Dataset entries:
——————

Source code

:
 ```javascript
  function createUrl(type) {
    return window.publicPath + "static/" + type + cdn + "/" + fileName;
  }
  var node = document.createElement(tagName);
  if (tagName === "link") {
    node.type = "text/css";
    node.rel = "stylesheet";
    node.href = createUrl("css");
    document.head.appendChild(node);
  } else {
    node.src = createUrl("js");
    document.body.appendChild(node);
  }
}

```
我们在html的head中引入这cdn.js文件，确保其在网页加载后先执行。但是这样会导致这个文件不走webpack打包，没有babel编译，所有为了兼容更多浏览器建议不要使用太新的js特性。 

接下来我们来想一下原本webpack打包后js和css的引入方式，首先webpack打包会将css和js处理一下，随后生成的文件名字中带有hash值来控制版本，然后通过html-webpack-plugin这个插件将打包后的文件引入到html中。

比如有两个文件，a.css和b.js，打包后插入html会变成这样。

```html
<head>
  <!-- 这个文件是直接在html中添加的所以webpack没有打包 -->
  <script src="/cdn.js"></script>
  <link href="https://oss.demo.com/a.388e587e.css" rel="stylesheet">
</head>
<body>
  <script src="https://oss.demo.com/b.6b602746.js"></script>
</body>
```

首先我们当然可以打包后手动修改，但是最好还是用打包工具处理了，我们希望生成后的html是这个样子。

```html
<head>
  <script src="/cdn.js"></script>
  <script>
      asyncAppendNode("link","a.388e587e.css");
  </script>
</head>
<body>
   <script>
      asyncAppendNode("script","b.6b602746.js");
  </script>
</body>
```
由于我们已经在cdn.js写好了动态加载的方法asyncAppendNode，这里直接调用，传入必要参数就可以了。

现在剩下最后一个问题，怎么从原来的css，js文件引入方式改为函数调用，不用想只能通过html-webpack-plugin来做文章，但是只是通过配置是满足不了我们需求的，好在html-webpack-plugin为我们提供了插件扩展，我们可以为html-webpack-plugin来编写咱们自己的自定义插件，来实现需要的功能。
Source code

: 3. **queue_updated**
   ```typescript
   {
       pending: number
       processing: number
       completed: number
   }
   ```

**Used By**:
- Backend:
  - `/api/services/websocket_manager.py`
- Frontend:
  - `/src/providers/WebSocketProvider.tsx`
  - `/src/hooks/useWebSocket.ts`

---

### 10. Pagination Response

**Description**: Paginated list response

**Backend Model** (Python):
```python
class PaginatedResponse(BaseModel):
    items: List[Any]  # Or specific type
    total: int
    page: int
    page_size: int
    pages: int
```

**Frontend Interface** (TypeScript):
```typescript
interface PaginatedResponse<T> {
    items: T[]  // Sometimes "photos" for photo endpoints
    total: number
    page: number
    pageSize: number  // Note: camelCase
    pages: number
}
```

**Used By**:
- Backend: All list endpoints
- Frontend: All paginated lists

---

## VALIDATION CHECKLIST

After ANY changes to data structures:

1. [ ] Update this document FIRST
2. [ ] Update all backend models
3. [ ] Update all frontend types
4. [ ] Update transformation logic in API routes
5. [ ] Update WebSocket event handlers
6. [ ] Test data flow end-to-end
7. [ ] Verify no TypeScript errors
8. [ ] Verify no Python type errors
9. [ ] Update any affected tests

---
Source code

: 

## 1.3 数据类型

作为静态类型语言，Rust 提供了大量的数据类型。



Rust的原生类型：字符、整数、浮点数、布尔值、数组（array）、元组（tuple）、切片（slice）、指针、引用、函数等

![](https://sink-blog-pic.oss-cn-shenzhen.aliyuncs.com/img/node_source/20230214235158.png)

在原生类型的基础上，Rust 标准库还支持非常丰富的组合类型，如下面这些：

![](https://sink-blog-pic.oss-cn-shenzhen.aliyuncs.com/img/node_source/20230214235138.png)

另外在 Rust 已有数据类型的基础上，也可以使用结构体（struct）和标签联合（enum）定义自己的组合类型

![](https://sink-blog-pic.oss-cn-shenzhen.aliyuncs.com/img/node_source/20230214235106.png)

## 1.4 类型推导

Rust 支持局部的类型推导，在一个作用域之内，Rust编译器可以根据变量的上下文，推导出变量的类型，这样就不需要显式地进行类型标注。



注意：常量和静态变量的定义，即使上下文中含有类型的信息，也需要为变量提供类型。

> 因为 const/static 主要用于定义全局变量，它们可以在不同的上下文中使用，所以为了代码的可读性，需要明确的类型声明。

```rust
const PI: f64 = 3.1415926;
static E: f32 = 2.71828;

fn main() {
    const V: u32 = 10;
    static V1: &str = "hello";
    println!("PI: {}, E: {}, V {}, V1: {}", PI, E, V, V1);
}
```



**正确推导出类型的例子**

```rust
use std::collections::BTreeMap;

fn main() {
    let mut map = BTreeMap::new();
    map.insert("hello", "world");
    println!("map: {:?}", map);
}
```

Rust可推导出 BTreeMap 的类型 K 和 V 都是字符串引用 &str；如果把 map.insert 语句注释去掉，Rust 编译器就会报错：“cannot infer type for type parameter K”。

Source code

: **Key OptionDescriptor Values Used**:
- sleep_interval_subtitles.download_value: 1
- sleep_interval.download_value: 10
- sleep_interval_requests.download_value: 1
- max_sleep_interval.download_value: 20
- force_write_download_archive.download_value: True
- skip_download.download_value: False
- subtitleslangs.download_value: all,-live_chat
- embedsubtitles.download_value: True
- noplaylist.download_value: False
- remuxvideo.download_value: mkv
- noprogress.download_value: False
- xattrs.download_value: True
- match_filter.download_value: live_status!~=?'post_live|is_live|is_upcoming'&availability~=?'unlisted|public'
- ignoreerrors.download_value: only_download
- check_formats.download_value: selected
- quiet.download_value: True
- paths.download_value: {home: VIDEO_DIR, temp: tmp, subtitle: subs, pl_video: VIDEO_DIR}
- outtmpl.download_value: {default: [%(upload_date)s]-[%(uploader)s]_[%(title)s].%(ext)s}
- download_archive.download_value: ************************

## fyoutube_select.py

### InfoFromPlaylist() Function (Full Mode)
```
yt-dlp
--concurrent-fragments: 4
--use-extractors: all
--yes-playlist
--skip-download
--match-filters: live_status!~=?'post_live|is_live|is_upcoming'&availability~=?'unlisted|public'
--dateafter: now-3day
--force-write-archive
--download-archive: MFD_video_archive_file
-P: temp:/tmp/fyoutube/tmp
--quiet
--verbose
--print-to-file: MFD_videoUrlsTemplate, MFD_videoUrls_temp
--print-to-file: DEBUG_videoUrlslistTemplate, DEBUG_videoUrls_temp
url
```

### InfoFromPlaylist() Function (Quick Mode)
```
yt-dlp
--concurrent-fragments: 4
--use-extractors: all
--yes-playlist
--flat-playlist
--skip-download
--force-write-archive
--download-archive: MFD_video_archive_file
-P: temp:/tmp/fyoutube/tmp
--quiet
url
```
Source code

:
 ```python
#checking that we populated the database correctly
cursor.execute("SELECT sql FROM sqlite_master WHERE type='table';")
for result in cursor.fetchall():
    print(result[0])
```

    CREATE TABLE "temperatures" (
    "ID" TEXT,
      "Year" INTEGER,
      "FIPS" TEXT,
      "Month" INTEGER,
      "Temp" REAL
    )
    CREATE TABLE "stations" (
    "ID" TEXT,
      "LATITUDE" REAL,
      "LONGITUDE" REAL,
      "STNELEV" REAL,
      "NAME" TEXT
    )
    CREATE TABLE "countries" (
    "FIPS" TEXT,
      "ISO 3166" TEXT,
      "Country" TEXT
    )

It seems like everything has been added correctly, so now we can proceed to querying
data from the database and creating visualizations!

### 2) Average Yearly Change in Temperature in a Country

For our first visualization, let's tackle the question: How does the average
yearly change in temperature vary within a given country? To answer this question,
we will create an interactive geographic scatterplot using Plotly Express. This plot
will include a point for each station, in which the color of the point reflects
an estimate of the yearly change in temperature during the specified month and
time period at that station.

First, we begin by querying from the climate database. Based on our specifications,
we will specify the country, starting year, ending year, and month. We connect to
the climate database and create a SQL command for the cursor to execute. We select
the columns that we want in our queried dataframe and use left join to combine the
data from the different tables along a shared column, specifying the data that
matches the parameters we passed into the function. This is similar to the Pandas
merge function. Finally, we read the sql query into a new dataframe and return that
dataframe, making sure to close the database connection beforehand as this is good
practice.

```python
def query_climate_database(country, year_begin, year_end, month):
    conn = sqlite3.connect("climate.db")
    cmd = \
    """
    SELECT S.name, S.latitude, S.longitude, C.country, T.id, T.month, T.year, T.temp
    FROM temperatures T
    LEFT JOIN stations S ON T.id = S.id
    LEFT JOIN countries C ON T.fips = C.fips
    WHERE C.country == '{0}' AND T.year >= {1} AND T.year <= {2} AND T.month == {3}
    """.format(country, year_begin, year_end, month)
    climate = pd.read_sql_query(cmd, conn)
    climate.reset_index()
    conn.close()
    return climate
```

——————

→ ACTIVITY: Wherever a line in the records contains the word "correctly", copy that line.

→ REPLY:
#checking that we populated the database correctly
It seems like everything has been added correctly, so now we can proceed to querying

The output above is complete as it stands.